### What the task requires
In the records that follow, how many lines contain the word "null"? Give only that figure.

◇ ◇ ◇

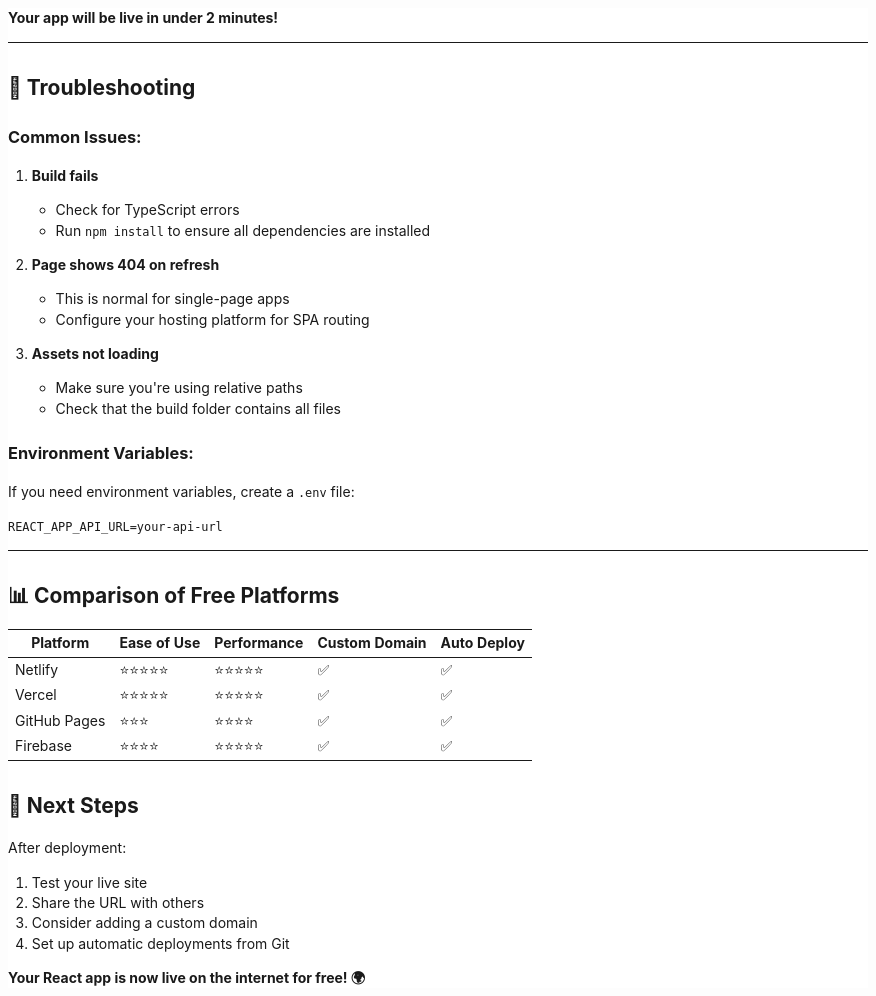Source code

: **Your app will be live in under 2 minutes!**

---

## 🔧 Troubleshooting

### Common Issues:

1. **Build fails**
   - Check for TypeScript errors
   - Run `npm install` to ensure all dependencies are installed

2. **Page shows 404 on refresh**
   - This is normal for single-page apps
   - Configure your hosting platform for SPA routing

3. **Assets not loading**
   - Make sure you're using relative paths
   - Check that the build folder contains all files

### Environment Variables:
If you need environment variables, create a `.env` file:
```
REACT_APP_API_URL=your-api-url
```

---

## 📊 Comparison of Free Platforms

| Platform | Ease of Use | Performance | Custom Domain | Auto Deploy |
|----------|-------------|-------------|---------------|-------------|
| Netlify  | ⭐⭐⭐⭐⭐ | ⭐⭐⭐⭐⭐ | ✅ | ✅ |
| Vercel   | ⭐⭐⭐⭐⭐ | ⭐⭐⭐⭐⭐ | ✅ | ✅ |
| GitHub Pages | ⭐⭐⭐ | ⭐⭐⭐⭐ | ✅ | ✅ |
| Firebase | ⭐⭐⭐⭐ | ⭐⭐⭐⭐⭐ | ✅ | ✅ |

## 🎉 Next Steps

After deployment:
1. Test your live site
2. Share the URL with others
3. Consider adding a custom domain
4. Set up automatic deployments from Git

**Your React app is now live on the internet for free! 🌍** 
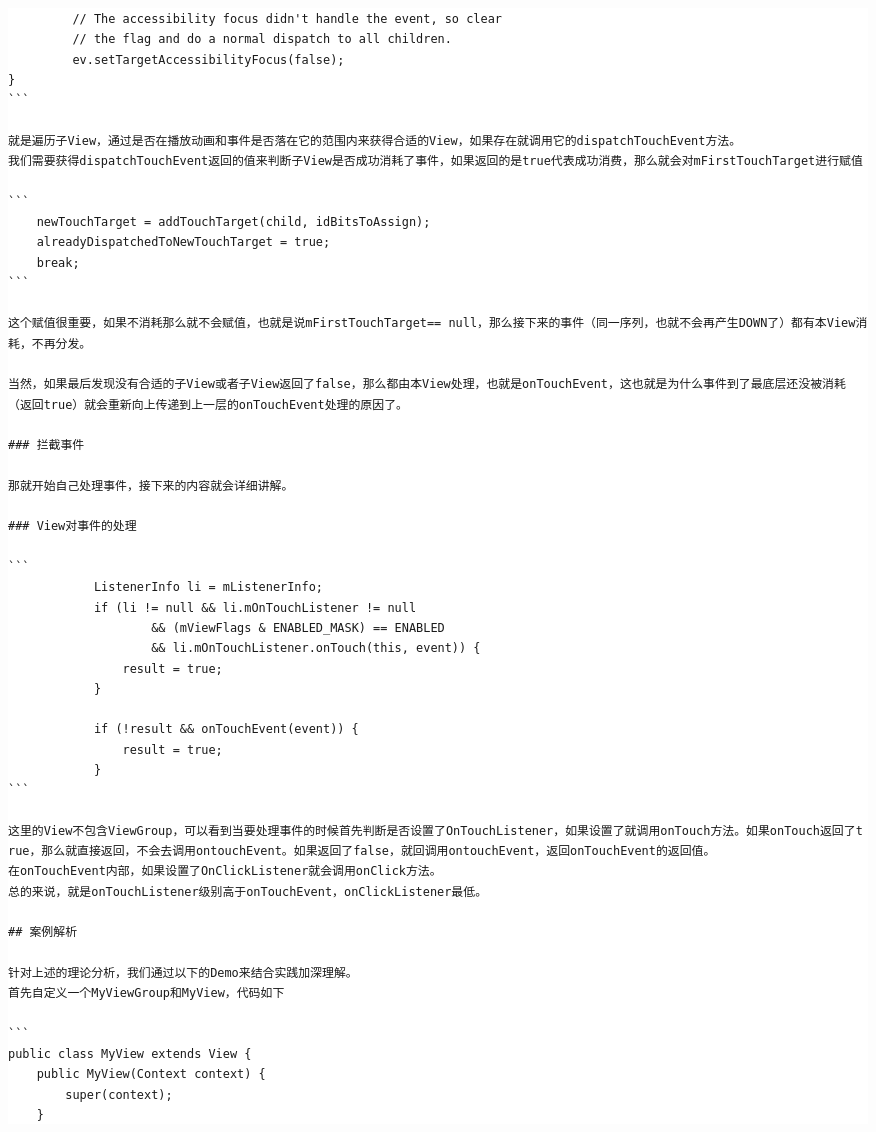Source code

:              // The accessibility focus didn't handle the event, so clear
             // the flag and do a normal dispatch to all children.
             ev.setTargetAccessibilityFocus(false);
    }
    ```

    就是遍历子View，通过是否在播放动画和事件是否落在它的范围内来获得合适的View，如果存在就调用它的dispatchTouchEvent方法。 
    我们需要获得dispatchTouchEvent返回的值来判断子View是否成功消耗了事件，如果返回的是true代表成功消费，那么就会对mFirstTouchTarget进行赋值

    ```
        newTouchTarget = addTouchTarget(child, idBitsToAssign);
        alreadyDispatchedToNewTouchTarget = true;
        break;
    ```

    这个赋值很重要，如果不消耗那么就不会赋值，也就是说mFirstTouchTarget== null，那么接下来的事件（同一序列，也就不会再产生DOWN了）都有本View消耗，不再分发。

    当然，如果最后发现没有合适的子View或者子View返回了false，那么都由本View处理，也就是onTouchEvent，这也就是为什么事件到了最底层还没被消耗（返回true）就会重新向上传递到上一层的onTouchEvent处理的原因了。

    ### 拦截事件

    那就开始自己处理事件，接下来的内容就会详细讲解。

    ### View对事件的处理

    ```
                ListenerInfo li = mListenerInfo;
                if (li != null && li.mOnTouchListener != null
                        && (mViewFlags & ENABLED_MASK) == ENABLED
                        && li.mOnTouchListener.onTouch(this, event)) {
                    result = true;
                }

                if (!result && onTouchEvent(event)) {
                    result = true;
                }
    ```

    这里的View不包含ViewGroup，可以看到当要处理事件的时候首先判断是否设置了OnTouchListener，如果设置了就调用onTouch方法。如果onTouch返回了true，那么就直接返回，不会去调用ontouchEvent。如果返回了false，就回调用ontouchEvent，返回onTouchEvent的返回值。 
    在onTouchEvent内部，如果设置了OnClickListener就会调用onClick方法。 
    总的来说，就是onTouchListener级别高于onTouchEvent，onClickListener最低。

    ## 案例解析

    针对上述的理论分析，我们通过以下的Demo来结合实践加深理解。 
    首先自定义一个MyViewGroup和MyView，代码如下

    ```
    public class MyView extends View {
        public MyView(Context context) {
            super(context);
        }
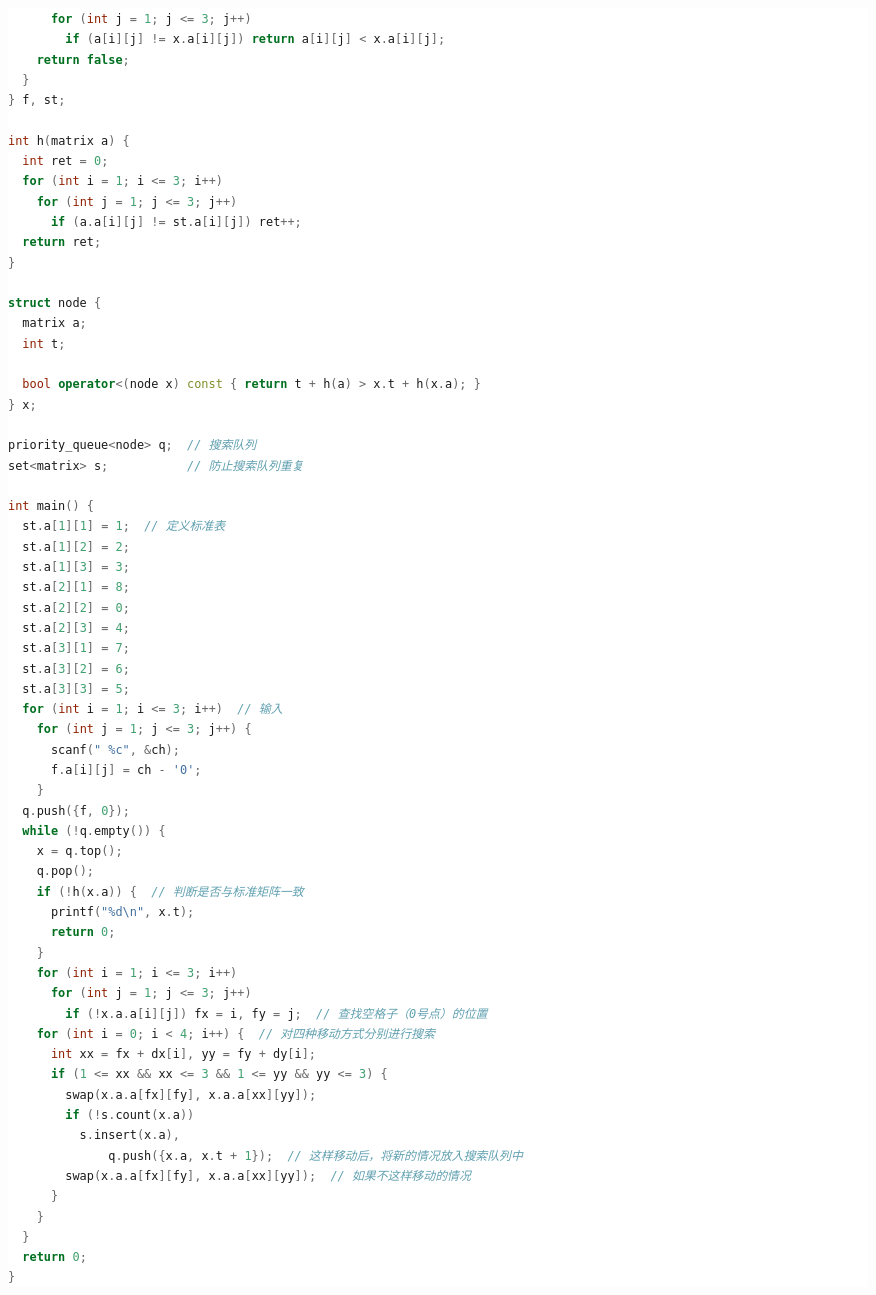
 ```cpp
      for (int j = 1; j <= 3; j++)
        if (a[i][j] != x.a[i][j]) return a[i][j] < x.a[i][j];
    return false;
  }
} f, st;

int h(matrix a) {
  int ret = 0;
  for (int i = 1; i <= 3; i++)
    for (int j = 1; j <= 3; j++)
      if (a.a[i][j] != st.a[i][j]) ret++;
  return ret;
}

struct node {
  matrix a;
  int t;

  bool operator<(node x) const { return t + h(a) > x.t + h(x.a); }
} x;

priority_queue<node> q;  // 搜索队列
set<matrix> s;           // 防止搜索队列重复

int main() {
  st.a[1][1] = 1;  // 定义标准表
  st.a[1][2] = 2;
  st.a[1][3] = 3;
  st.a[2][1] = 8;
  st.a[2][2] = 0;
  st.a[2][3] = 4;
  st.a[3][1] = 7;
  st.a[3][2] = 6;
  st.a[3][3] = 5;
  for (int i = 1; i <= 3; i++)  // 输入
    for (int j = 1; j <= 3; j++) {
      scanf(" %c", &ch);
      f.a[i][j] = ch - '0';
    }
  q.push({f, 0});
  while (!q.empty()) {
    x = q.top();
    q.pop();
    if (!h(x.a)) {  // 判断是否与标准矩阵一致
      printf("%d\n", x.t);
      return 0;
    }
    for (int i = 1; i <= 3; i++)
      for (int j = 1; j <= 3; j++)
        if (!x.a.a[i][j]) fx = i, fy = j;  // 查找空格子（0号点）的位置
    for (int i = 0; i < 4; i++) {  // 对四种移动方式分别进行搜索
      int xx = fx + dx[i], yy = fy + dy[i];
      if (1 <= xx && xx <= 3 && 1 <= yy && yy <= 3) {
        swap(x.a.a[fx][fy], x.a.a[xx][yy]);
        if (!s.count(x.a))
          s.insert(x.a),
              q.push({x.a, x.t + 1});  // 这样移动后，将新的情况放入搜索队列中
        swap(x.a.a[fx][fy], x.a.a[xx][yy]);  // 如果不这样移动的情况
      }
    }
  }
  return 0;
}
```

◇ ◇ ◇

### Exercise output
2